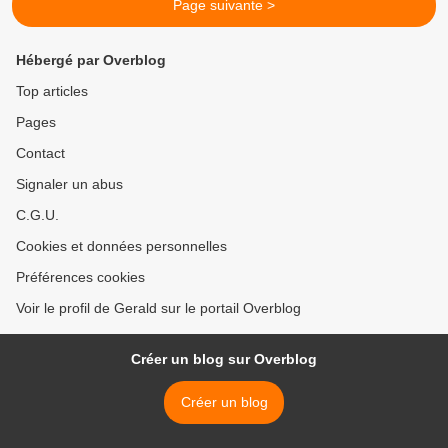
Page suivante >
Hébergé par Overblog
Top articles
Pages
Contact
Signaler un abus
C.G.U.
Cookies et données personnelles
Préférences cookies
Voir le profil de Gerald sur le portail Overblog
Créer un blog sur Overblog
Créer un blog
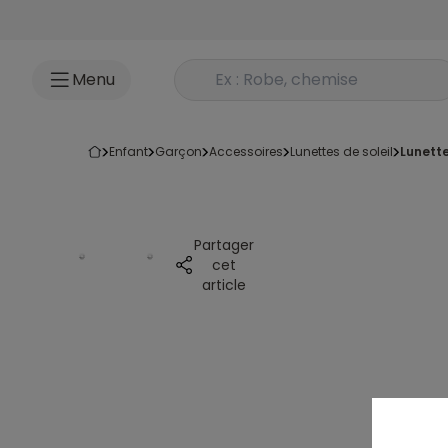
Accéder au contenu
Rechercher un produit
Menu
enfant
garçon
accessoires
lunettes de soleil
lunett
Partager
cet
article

- - -

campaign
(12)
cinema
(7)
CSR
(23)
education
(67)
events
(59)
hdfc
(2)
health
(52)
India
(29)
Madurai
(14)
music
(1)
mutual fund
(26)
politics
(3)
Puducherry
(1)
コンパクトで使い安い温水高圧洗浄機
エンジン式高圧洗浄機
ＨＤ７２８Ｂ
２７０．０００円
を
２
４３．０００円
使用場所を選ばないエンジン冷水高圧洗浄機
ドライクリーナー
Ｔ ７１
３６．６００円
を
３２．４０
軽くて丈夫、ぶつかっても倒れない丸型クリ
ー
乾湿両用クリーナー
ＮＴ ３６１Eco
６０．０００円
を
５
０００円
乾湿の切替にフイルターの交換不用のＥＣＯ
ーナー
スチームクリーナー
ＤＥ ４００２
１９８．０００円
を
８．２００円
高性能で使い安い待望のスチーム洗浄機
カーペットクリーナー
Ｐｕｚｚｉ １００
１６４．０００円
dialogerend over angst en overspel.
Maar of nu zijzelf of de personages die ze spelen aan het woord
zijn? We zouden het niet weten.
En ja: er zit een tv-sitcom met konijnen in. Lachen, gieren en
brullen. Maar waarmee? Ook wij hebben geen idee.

- - -

◆ Exercise
Report every line in the listing above that contains the string "Maar", copying each such line in full. Case counts.

◆ Written solution
Maar of nu zijzelf of de personages die ze spelen aan het woord
brullen. Maar waarmee? Ook wij hebben geen idee.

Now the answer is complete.